**Document text**

════════════════════

Software - Revenue from delivered elements of one-time charge licensed software is recognized at the inception of the license term, provided the Company has vendor-specific objective evidence of the fair value of each delivered element. Revenue is deferred for undelivered elements. The Company recognizes revenue from the sale of software licenses when persuasive evidence of an arrangement exists, the product has been delivered, the fee is fixed and determinable, and collection of the resulting receivable is reasonably assured. Delivery generally occurs when the product is delivered to a common carrier. The Company assesses collection based on a number of factors, including past transaction history with the customer and the creditworthiness of the customer. The Company does not request collateral from customers. If the Company determines that collection of a fee is not reasonably assured, the Company defers the fee and recognizes revenue at the time collection becomes reasonably assured, which is generally upon receipt of cash. Revenue from monthly software licenses is recognized on a subscription basis. For the years ended December 31, 2005 and 2004, total software revenues for software shipped or delivered were $5,500 (which was 18% of total revenues) and $6,875 (which was 12% of total revenues), respectively.

F-8


STRIKEFORCE TECHNOLOGIES, INC.
NOTES TO FINANCIAL STATEMENTS
FOR THE YEARS ENDED DECEMBER 31, 2005 and 2004
 
 
NOTE 2 - SUMMARY OF SIGNIFICANT ACCOUNTING POLICIES - (cont’d)
 
f)    Revenue recognition- (cont’d)
 
Services - Revenue from time and service contracts is recognized as the services are provided. The Company offers an Application Service Provider hosted service whereby customer usage transactions are invoiced monthly on a cost per transaction basis. The service is sold via the execution of a Customer Agreement between the Company and the Company’s end user. Initial set-up fees are recognized upon completion of service. For the years ended December 31, 2005 and 2004, total revenuesfor services provided were $16,148 (which was 53% of total revenues) and $26,047 (which was 46% of total revenues), respectively.

════════════════════

(Stored entries)
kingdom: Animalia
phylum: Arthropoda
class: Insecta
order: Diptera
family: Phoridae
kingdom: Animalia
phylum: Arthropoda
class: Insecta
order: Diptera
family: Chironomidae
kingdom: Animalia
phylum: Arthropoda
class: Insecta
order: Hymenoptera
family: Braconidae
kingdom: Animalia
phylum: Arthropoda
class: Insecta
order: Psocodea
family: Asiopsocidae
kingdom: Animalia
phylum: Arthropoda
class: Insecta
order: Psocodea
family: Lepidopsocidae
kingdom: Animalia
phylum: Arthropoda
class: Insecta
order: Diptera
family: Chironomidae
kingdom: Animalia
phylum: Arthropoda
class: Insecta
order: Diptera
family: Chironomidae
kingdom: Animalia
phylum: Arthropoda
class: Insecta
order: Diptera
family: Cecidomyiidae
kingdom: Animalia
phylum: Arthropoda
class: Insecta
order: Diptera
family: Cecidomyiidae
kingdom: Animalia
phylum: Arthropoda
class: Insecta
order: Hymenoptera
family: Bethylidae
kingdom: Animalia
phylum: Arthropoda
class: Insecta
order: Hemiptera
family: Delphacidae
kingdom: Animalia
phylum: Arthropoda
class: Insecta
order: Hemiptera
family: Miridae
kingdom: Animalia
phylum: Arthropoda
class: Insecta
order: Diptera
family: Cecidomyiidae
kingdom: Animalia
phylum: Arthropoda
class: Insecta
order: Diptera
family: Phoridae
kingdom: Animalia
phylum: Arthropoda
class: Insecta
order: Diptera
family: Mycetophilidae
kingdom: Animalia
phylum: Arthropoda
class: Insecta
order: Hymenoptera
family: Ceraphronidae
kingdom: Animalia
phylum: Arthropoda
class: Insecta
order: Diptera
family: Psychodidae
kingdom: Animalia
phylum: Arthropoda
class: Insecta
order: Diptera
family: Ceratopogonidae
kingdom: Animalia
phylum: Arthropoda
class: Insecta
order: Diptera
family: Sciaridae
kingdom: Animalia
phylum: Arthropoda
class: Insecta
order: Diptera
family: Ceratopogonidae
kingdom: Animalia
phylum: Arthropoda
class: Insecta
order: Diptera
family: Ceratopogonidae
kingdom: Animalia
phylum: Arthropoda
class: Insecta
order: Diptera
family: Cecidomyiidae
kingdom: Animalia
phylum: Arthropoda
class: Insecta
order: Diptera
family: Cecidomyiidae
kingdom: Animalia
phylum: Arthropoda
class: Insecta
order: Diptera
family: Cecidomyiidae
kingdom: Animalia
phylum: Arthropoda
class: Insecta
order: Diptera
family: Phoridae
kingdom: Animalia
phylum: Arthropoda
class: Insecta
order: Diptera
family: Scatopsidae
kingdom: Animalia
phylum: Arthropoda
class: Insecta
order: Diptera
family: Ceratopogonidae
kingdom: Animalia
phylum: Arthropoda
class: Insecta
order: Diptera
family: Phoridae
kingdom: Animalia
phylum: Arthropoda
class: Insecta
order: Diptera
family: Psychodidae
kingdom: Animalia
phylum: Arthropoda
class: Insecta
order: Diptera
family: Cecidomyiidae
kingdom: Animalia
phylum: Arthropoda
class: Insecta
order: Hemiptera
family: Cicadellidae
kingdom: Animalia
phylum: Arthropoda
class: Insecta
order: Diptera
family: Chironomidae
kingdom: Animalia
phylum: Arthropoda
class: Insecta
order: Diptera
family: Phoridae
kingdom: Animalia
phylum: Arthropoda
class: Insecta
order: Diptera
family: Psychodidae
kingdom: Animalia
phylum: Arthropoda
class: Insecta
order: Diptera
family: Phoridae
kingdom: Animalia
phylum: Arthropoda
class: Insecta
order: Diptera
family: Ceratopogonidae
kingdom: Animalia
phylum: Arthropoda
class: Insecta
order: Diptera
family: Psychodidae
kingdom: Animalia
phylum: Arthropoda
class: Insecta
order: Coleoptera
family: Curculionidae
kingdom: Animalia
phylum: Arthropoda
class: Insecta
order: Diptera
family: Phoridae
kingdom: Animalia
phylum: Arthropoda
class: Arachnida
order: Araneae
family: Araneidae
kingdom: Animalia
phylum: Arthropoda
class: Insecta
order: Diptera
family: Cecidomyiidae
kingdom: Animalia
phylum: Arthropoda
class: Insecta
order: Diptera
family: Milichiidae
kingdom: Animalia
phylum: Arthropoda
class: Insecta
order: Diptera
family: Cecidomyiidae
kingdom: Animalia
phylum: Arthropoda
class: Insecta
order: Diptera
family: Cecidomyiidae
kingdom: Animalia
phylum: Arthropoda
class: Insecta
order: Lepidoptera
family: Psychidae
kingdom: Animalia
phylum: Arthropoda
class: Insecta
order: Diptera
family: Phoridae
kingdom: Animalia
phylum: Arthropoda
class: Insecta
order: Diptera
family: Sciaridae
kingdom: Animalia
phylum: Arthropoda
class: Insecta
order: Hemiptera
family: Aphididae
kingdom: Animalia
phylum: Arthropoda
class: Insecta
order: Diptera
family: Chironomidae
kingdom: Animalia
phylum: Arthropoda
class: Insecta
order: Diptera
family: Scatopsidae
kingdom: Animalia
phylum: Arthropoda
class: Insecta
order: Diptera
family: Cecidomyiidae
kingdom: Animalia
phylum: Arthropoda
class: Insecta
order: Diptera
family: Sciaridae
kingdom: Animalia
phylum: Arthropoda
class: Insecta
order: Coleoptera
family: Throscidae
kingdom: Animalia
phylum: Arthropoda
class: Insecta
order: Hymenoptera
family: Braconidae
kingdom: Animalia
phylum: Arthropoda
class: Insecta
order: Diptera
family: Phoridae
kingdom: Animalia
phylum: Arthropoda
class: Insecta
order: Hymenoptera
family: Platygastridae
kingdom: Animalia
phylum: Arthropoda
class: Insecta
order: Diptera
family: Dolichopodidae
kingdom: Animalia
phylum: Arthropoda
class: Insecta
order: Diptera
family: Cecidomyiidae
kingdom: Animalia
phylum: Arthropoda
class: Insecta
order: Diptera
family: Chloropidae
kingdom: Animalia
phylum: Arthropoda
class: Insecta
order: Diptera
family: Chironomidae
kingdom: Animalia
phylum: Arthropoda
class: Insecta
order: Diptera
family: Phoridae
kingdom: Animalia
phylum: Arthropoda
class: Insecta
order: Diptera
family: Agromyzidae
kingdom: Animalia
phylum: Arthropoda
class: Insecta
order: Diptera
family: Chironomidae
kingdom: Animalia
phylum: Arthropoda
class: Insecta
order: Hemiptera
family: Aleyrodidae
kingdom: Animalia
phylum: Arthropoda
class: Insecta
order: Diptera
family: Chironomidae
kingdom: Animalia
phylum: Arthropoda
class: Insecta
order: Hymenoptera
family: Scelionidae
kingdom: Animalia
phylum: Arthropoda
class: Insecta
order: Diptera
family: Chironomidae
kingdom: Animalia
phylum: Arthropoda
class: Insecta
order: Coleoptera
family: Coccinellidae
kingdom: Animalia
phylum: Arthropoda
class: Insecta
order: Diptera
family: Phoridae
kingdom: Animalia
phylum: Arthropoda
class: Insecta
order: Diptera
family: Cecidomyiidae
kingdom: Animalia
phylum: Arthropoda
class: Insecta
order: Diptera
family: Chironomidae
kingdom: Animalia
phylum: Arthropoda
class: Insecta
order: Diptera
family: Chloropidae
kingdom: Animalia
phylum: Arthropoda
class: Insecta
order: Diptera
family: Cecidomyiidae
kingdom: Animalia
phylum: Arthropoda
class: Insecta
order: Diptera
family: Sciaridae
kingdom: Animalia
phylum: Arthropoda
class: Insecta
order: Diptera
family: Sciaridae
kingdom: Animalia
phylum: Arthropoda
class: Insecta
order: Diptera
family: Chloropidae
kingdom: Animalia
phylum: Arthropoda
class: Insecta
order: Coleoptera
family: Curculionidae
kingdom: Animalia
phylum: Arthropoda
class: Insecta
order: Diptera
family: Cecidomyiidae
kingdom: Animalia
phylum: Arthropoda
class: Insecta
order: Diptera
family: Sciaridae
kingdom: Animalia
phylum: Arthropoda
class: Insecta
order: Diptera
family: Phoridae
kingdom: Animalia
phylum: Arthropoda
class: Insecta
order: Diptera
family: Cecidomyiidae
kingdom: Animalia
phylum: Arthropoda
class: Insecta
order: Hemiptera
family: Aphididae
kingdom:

════════════════════

**What is required**
According to the revenue recognition note, when does delivery of software generally occur? Rely only on the text to answer.

**Exercise answer**
Delivery generally occurs when the product is delivered to a common carrier.